Rural Wisdom
The times when life has really spun our wheels
by
Book Details
About the Book
In this delightful memoir of short stories and essays, the author uses the rural wisdom he gained in his youth to explain time, forgiveness, and the crush of change; and applies it the challenge of life in the big city. Here, there is history on a clothesline, wisdom in a thunderstorm, and appreciation in a car ride. His humor includes a wild turkey that lived in a doghouse with an old German Shepherd, escaped wild pigs, and the etiquette of trapping city mice. Follow the author as he explores the reverence of the beekeeper, the absolute quiet of the farm between dark and dawn, and compares today’s body-piercings to the nose jewelry used on the farm. The theme of the book reveals that each one of us wants to be loved, appreciated, and to contribute to life. But along the way we ignore our opportunities, and yet, life continually gives us second chances despite our inattentiveness. Read and enjoy the author’s appreciation of the richness of ourselves.
About the Author
Another holiday is over and as I leave the farm of my youth and return to my home in the city, I am pumped full of turkey, dressing, pies and all the goodness of family--good family. When I was growing up, I resented the ordinariness of my family. It was stable, secure, and comfortable. Since there were ten of us it was never lonely or uneventful. It was us. Then when I became a teenager, family was an embarrassment. Mom and Dad were country folk. True, they were thoughtful, kind, dependable, respected, loving and giving; but they were as boring as Mom’s blue-ribbon, homemade bread. It was there every day, and I was bored with it. Give me some store-bought white bread without all that graininess, and you’d think I had been given candy.

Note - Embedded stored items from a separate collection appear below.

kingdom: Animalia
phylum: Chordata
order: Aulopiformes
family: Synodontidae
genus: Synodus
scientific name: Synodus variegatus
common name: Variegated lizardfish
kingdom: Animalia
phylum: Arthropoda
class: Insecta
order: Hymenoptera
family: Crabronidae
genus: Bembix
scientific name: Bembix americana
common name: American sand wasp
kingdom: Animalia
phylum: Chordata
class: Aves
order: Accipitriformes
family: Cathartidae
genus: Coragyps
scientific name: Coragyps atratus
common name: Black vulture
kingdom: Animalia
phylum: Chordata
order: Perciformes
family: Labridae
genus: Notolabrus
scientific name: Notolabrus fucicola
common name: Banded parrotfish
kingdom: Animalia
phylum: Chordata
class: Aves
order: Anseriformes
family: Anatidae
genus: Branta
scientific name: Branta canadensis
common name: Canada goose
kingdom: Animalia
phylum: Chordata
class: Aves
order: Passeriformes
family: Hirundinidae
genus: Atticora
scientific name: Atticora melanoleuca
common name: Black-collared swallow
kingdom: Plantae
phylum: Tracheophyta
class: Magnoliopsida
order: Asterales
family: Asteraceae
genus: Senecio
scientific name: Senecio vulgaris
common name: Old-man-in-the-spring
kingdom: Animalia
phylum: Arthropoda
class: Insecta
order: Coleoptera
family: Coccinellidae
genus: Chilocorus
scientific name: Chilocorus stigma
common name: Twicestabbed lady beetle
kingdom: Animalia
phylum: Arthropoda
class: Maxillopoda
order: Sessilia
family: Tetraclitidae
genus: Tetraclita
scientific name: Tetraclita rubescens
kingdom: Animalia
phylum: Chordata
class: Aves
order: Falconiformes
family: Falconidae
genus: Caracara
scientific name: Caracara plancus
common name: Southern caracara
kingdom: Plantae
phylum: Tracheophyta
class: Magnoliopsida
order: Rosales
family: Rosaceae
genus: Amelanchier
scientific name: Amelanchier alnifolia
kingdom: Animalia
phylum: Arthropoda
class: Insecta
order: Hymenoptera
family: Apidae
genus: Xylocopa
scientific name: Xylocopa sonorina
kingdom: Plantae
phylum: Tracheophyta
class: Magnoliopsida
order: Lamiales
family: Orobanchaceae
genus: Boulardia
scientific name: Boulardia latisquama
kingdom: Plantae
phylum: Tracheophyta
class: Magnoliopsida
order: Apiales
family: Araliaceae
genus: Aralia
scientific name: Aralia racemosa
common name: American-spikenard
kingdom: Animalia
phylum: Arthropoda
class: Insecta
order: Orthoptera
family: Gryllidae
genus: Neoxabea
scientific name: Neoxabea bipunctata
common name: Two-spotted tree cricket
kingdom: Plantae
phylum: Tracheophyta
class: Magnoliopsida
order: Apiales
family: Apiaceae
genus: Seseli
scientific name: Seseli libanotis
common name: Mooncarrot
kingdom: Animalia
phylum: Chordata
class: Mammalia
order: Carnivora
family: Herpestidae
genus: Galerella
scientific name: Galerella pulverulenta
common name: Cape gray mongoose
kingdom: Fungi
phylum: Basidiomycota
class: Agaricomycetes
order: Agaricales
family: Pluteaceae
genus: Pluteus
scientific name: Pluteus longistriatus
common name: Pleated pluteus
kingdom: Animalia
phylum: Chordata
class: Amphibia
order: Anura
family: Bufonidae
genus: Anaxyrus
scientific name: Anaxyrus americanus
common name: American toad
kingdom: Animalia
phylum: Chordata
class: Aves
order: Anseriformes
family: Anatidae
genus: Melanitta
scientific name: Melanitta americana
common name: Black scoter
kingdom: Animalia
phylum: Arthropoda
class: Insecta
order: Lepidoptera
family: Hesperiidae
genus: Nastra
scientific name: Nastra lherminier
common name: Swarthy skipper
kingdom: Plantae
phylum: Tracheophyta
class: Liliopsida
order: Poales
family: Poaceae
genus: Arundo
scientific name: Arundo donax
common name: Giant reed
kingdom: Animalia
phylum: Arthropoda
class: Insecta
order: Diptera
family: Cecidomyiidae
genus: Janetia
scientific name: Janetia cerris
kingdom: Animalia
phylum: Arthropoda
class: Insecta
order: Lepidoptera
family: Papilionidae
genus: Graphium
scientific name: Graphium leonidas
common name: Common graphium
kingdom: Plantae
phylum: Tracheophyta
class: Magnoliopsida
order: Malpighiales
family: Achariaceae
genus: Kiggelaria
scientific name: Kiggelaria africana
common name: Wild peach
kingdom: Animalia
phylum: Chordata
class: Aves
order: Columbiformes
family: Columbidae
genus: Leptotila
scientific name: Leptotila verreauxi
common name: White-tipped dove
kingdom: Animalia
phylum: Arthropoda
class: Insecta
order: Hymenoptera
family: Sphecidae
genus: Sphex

Finally, at the age of seventeen, it was time for me to leave the family and the farm. I liked being on my own--going places, doing things, being an adult. However, I was never able to recreate the feeling of family; that feeling of home, of belonging. Sure, strangers treated me better than family, although they never treated me with love. Sure, strangers never interfered, although I’m not sure they cared. Sure, strangers took me for face value and gave me a fresh start, although they never asked who I was or what was my story.
So I banged around for years. I didn’t write home. I didn’t call. I was searching for something that was missing. I completed the military, graduated from college, and started a family before I discovered that what I was looking for was what I had left behind--family.
What I noticed in those searching years was that my family, Mom and Dad and all those siblings, weren’t common and ordinary. They were rare, unique and extraordinary. I was raised in one of those impossible idyllic times, surrounded by idyllic (and sometimes impossible) people. It was country living at its best, because it was country living in family and in love.